After further testing, I have the following results:

When testing the open-xchange-authentication-imap plugin, I finally achieved success and was able to login! The following two patches solved the login problem:

sed -i "/IMAP_PORT/ c\IMAP_PORT=993
/USE_SECURE/ c\IMAP_USE_SECURE=true|
/USE_FULL_LOGIN_INFO/ c\USE_FULL_LOGIN_INFO=false" \
/opt/open-xchange/etc/imapauth.properties

sed -i "/mail.loginSource/ c\com.openxchange.mail.loginSource=mail" \
/opt/open-xchange/etc/mail.properties

I submitted a patch to configure this plugin automatically.

The only problem lies with my Oxldapsync cronjob (this does not update for some reason and needs to be fixed):

echo "*/5 * * * * root /opt/oxldapsync/sbin/oxldapsync.pl -c 1 -A admin \
-P ${ADMIN_PASSWD}" > /etc/cron.d/oxldapsync


When testing the open-xchange-authentication-ldap plugin, there appears to be syntax errors in the mapping.openldap.conf configuration file. The options (access-forum, access-pinboard-write, access-projects, access-rss-bookmarks, and access-rss-portal) cause the oxldapsync.pl Perl module to error out, even if they are set to "off". The only way to get Oxldapsync to run is commenting out these above mentioned options. The following patch resolves this problem:

sed -i "s|displayName|cn|
s|\"secret\"|userPassword|
/access-forum/ s|^|#|
/access-pinboard-write/ s|^|#|
/access-projects/ s|^|#|
/access-rss-bookmarks/ s|^|#|
/access-rss-portal/ s|^|#|" /opt/oxldapsync/etc/mapping.openldap.conf

I can only authenticate with Open-Xchange when testing Oxldapsync with "clear" plaintext passwords.

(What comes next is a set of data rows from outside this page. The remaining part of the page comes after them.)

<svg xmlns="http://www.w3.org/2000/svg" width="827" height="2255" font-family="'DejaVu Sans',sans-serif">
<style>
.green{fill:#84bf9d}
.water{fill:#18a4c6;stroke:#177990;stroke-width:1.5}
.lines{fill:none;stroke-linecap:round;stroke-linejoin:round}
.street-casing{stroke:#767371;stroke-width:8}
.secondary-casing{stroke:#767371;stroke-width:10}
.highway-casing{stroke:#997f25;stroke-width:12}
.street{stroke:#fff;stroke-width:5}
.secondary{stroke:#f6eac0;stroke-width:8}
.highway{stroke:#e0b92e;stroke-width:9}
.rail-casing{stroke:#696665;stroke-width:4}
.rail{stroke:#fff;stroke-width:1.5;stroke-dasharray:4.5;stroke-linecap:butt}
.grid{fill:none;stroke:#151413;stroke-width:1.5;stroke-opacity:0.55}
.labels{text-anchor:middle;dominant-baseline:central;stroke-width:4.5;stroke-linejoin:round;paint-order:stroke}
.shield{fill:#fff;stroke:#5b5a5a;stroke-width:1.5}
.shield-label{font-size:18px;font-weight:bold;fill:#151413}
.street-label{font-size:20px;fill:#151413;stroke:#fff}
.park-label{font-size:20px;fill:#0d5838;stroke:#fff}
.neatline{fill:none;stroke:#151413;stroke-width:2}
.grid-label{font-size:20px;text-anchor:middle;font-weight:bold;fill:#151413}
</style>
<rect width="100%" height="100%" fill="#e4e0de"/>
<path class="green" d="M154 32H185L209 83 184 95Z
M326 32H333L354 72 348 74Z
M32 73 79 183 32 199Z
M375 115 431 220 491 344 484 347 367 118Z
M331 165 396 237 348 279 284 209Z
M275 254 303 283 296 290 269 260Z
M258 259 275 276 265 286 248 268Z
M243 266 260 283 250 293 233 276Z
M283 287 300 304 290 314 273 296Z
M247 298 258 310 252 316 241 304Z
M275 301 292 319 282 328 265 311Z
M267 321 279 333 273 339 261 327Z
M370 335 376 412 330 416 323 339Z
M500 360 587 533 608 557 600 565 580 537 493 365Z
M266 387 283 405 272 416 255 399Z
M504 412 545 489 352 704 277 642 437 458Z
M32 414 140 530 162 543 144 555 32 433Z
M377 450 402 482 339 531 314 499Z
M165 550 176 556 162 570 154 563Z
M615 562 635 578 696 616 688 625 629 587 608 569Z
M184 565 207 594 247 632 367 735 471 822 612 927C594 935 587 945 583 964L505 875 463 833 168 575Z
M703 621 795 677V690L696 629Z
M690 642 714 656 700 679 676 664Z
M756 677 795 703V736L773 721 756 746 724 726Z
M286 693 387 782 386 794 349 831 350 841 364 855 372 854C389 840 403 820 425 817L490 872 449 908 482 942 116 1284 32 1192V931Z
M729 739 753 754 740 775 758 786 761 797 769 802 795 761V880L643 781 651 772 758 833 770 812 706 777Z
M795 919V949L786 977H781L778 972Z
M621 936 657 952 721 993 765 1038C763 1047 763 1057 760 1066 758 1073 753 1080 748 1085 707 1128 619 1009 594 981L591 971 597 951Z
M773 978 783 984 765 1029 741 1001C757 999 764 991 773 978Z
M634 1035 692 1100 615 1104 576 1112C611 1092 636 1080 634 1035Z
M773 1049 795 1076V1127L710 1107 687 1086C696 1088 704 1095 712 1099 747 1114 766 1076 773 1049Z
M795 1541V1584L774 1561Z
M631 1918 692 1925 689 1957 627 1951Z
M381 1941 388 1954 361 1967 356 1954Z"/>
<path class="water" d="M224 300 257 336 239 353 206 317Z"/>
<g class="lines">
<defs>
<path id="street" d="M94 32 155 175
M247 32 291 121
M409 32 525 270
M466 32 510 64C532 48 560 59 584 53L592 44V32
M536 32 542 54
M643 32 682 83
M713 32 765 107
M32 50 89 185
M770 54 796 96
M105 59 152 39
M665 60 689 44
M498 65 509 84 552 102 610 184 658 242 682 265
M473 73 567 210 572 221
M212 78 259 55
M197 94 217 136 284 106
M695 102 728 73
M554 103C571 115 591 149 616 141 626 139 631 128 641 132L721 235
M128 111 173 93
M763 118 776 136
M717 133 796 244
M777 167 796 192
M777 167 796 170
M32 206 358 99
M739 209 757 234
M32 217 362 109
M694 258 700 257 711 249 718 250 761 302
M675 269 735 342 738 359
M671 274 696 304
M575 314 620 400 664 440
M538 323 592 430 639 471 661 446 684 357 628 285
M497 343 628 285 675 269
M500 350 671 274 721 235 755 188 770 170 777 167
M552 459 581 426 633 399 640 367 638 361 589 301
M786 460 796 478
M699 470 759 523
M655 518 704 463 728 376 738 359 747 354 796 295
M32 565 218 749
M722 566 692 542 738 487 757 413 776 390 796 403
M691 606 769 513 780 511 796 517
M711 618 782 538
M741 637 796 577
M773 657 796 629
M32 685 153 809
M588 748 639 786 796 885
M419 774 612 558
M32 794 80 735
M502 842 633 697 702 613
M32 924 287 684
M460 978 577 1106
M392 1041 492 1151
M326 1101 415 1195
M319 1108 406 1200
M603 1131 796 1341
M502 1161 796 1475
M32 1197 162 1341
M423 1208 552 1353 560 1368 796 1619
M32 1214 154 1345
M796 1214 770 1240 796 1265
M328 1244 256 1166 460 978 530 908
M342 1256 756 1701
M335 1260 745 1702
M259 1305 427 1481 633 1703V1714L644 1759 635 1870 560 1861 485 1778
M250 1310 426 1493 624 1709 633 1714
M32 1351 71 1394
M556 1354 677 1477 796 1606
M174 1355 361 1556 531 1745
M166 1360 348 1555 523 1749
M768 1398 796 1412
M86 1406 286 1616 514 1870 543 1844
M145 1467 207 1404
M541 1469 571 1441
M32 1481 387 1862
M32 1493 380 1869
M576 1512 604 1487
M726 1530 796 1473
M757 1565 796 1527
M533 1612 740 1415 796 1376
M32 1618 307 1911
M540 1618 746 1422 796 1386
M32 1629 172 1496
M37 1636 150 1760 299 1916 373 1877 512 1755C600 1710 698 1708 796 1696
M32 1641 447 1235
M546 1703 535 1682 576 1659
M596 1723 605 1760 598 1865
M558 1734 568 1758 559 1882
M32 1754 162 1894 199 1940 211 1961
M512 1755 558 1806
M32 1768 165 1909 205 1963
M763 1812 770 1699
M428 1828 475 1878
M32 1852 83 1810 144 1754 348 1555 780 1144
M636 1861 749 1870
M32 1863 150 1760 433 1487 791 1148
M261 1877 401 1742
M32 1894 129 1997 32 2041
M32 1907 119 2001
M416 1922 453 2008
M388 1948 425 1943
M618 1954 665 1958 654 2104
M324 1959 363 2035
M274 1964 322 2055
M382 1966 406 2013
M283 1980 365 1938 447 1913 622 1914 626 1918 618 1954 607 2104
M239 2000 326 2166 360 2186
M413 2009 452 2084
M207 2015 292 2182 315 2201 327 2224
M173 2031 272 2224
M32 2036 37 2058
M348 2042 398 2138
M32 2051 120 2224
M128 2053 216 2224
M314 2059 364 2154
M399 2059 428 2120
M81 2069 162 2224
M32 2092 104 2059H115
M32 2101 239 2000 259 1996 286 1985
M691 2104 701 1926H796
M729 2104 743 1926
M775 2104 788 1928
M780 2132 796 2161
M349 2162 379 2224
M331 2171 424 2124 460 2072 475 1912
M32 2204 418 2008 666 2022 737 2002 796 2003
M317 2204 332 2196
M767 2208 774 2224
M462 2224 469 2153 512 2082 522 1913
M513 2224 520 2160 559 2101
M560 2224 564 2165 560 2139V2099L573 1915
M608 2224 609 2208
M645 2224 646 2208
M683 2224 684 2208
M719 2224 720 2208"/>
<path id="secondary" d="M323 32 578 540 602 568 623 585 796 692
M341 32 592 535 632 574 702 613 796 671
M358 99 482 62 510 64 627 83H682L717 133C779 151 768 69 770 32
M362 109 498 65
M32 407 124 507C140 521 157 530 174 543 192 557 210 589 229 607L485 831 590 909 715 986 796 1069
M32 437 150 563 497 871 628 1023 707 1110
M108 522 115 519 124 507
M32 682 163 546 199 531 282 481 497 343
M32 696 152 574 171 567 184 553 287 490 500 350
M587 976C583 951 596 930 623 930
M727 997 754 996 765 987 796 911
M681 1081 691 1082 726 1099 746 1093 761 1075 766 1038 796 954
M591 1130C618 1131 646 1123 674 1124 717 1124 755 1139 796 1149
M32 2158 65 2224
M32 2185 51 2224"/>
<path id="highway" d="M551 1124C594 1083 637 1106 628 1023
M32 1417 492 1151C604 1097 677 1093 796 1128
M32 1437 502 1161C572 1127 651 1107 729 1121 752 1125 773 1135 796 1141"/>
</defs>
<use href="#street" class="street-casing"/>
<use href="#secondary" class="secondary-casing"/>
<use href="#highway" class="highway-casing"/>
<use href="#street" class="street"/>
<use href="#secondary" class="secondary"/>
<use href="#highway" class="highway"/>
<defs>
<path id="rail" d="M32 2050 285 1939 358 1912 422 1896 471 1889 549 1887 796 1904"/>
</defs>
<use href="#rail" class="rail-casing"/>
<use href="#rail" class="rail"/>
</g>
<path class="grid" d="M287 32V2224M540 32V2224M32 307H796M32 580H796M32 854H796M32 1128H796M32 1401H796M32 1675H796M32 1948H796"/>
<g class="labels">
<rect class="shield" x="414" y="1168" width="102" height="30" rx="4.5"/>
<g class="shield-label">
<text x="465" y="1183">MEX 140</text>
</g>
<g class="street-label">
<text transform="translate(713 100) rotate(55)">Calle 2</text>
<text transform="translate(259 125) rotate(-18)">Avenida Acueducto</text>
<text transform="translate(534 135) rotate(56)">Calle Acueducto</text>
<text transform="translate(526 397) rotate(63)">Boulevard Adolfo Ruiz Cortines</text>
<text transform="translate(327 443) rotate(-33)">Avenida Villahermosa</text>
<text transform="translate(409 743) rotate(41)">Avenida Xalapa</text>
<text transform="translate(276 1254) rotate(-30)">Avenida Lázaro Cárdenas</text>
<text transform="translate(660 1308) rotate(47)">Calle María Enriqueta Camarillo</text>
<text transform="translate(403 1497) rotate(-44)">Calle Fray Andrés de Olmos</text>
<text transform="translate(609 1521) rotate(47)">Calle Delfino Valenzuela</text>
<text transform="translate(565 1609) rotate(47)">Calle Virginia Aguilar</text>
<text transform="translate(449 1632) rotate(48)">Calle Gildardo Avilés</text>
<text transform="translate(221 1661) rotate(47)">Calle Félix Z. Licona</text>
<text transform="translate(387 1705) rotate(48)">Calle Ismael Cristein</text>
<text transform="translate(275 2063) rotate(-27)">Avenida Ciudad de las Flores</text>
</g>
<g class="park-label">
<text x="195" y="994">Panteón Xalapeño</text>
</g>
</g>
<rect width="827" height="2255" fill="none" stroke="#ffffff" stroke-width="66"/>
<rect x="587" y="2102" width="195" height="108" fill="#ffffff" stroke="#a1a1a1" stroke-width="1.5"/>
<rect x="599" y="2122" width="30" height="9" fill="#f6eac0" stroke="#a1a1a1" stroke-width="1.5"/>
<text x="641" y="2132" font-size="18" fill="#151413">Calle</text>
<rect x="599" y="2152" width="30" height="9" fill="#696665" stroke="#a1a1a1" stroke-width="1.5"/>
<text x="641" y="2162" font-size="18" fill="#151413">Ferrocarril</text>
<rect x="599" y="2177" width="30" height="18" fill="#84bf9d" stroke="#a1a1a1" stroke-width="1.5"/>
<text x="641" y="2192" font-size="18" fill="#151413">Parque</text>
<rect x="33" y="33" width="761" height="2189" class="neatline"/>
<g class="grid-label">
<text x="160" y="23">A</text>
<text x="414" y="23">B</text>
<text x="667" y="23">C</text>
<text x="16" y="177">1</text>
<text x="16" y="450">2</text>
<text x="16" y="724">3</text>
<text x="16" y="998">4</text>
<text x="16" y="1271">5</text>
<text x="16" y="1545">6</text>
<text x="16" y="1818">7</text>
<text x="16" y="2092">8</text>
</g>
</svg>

Does Oxldapsync have any support for an encrypted password scheme (sha, crypt, blowfish, etc)?

I ideally want Dovecot's dovecot-ldap.conf.ext configured for "sasl_bind = yes" and "sasl_mech = GSSAPI" to eliminate the need for plaintext passwords. My Dovecot configuration does not yet work with SASL and needs to be fixed.

I tried to use the "useFullLoginInfo" attribute in /opt/open-xchange/etc/ldapauth.properties to allow virtual user access. I tried to use this attribute along with "uidAttribute=mail" and "bindOnly=false" to search the LDAP tree and authenticate based on the full email account, but all I get is the following error message:

"The account "example.com" was not found. (CTX-0010)".


When testing the open-xchange-authentication-kerberos plugin, I get the following results:

Error message at login screen: "The user name or password is incorrect. (LGI-0006)".

The open-xchange-console-log displays the following:

Debug is true storeKey false useTicketCache false useKeyTab false doNotPrompt false ticketCache is null isInitiator true KeyTab is null refreshKrb5Config is false principal is null tryFirstPass is false useFirstPass is false storePass is false clearPass is false
[Krb5LoginModule] user entered username: testuser

Using builtin default etypes for default_tkt_enctypes
default etypes for default_tkt_enctypes: 18 17 16 23 1 3.
>>> KrbAsReq creating message
>>> KrbKdcReq send: kdc=192.168.1.1 UDP:88, timeout=30000, number of retries =3, #bytes=154
>>> KDCCommunication: kdc=192.168.1.1 UDP:88, timeout=30000,Attempt =1, #bytes=154
>>> KrbKdcReq send: #bytes read=667
>>> KdcAccessibility: remove 192.168.1.1
>>> EType: sun.security.krb5.internal.crypto.Aes256CtsHmacSha 1EType
>>> KrbAsRep cons in KrbAsReq.getReply testuser
principal is testuser@EXAMPLE.CORP
Commit Succeeded

After configuring GOsa's password storage to not use Kerberos's "Pre-authentication required", this open-xchange-console-log appears to indicate the authentication was successful, but unfortunately Open-Xchange does not login successfully.

Any help at patching these problems is appreciated.